◆ **PROBLEM DETAILS**: Only lines that contain the word "wish" belong in the answer; copy them from the records below.

RECORDS SHOWN: Begin

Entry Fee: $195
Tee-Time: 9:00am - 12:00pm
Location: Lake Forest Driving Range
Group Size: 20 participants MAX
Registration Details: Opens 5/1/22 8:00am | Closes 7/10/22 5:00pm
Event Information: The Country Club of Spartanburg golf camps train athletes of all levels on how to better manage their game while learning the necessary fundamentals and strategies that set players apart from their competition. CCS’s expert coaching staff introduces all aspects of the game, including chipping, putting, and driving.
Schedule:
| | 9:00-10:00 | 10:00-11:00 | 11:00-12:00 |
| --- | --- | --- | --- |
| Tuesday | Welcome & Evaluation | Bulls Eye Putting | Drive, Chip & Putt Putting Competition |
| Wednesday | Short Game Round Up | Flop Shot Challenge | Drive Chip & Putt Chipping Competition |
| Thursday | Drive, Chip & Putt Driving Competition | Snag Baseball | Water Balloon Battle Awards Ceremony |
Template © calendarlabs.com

RECORDS SHOWN: End
RECORDS SHOWN: Begin

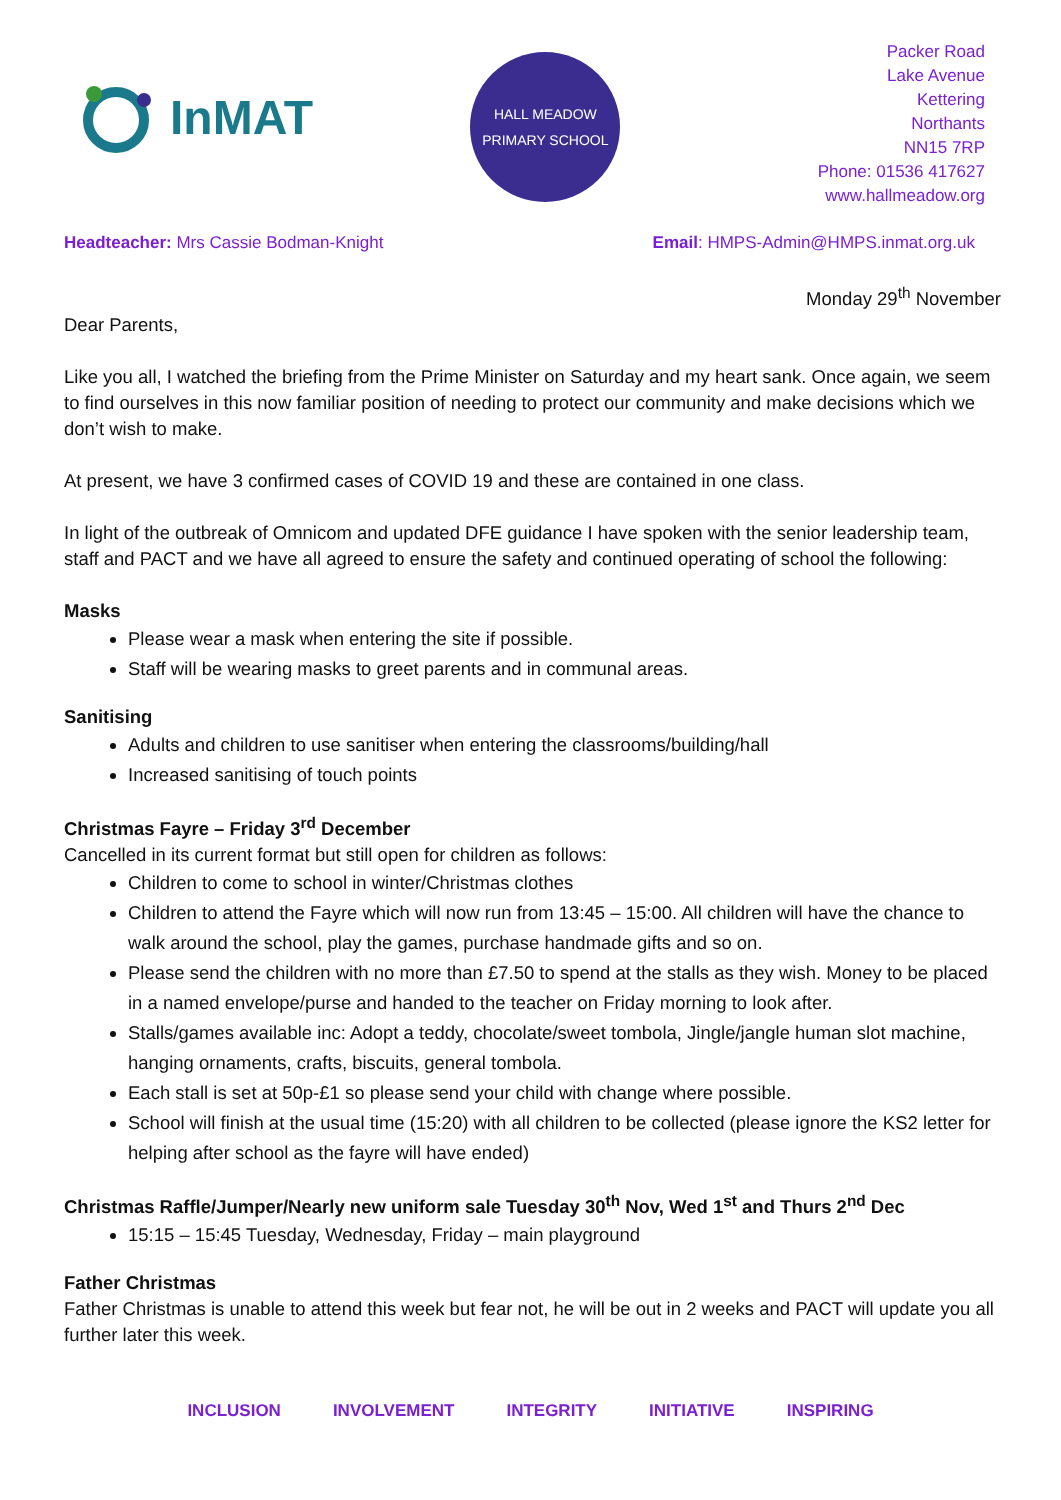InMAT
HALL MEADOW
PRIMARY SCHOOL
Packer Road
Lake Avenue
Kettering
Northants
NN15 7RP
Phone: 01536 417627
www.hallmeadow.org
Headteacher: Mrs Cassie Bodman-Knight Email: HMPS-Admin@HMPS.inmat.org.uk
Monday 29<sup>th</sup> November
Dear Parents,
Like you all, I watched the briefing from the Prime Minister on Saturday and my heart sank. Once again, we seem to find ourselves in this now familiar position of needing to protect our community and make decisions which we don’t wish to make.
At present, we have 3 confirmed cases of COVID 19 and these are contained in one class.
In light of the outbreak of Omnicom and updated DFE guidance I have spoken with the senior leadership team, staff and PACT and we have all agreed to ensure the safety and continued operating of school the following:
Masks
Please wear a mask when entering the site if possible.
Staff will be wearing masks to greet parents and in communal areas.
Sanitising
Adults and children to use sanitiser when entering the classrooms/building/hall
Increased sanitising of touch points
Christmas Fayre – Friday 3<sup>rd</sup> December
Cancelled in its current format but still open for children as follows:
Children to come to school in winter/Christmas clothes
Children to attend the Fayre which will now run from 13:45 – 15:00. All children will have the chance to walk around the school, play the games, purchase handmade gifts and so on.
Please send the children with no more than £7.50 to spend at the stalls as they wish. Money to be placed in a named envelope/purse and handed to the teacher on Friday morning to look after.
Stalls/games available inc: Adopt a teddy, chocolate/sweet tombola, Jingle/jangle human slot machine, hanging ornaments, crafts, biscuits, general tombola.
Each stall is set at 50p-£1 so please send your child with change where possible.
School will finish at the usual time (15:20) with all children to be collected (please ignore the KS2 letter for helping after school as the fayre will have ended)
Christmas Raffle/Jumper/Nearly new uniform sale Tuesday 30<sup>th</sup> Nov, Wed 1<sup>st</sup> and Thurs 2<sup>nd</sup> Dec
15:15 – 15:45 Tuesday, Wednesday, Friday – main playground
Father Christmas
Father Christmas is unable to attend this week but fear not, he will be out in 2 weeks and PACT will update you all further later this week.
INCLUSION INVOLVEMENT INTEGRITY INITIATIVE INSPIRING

RECORDS SHOWN: End
RECORDS SHOWN: Begin

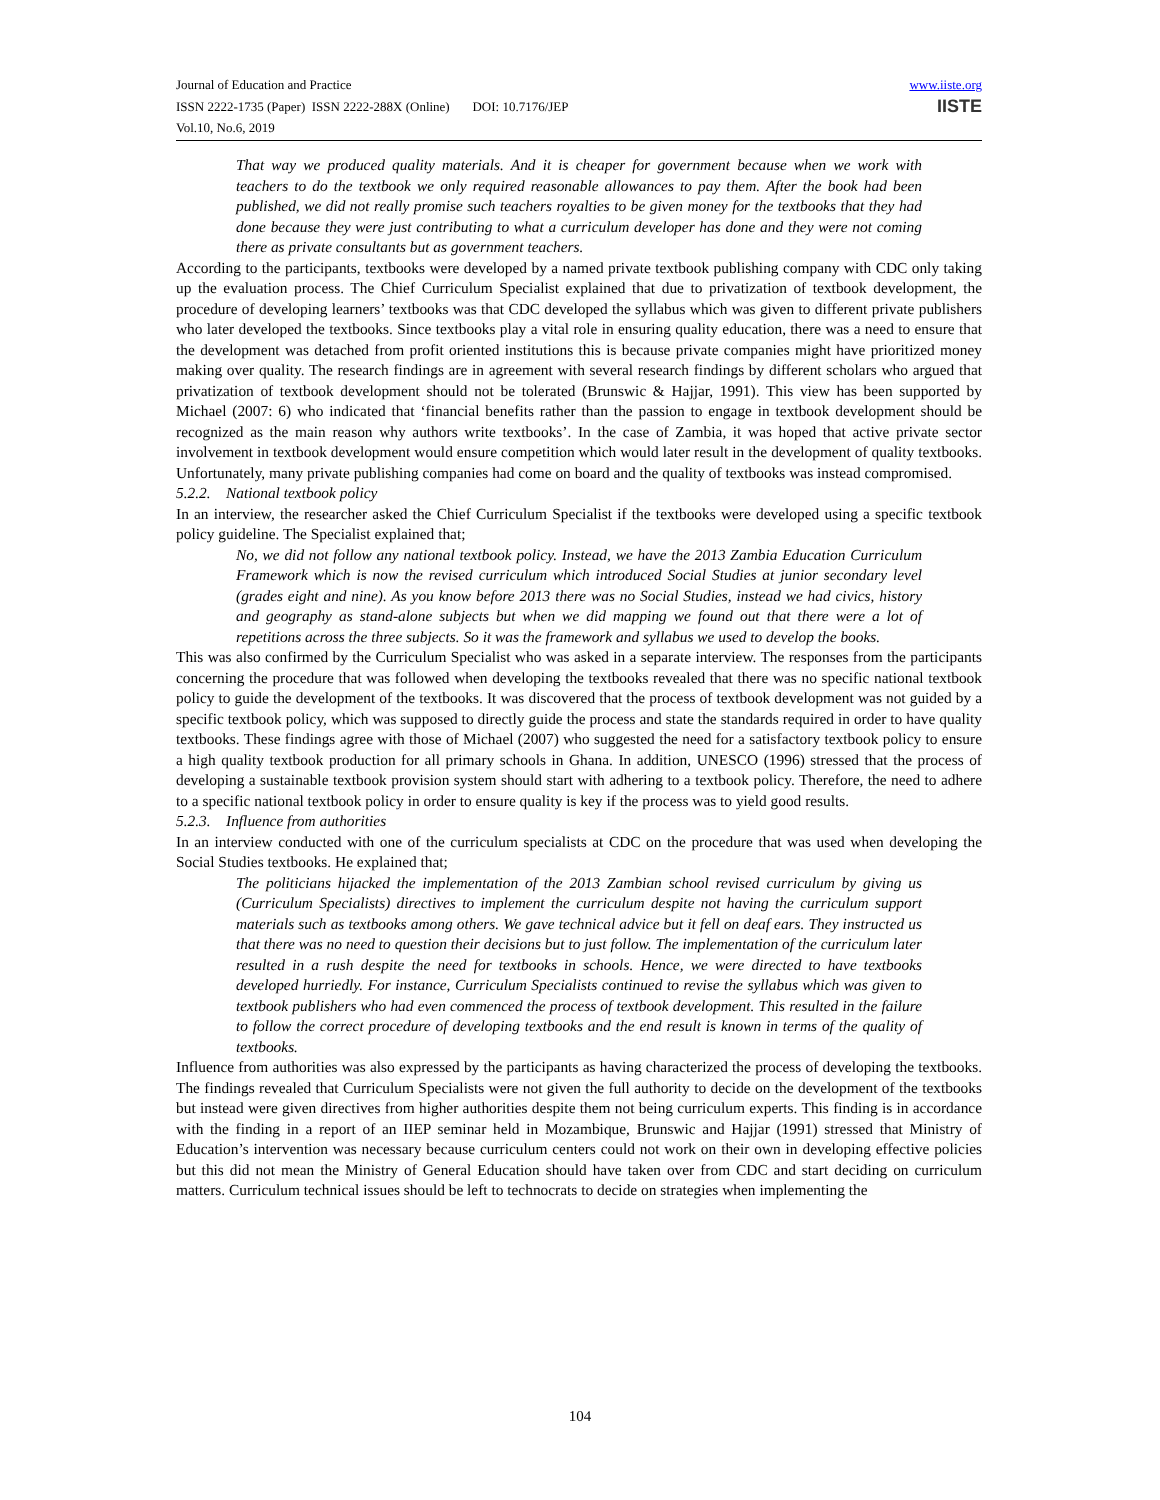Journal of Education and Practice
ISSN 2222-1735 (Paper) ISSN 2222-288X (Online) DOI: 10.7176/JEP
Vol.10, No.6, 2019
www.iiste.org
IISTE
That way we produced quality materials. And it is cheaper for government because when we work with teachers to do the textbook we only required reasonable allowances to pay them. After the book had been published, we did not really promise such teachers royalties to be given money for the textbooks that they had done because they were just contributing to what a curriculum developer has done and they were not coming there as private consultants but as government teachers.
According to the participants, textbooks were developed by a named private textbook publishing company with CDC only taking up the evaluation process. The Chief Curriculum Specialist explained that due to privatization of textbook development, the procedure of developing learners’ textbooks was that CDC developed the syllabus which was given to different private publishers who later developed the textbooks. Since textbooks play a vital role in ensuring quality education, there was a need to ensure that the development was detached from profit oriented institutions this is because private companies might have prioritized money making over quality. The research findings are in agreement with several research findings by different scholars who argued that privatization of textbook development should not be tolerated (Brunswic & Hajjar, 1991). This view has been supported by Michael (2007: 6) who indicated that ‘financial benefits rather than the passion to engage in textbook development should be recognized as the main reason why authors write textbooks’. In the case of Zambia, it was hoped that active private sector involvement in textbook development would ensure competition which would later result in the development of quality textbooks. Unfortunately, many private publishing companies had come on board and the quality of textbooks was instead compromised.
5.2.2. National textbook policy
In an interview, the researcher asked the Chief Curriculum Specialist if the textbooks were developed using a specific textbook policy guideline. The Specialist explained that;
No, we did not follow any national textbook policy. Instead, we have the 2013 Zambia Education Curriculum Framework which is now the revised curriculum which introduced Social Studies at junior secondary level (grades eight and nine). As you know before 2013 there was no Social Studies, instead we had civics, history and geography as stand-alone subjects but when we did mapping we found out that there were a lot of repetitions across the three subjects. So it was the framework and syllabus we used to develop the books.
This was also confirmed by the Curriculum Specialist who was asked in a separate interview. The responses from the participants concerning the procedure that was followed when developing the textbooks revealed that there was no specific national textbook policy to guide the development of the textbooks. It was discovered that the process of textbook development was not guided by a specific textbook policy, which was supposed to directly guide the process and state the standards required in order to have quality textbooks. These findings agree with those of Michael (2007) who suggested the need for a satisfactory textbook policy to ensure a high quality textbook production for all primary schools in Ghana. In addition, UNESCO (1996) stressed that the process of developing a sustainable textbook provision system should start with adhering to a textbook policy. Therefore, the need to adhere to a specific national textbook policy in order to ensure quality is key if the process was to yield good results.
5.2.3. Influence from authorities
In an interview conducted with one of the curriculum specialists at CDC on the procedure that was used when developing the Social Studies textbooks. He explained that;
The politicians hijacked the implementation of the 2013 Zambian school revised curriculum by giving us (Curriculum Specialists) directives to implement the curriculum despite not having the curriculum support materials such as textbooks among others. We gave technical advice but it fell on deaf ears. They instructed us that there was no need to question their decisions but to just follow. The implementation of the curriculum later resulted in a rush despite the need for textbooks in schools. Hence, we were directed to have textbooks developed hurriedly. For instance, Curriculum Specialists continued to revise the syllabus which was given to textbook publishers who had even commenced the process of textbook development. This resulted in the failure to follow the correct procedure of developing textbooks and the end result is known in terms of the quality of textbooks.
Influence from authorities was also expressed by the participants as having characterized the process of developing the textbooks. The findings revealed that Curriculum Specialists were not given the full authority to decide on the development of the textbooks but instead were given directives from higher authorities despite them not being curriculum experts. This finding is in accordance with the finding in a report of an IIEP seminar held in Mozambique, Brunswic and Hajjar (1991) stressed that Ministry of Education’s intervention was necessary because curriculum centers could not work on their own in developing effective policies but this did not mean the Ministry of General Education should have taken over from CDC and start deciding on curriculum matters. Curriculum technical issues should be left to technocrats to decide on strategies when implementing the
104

RECORDS SHOWN: End

◆ **SOLUTION TO THIS TASK**:
Like you all, I watched the briefing from the Prime Minister on Saturday and my heart sank. Once again, we seem to find ourselves in this now familiar position of needing to protect our community and make decisions which we don’t wish to make.
Please send the children with no more than £7.50 to spend at the stalls as they wish. Money to be placed in a named envelope/purse and handed to the teacher on Friday morning to look after.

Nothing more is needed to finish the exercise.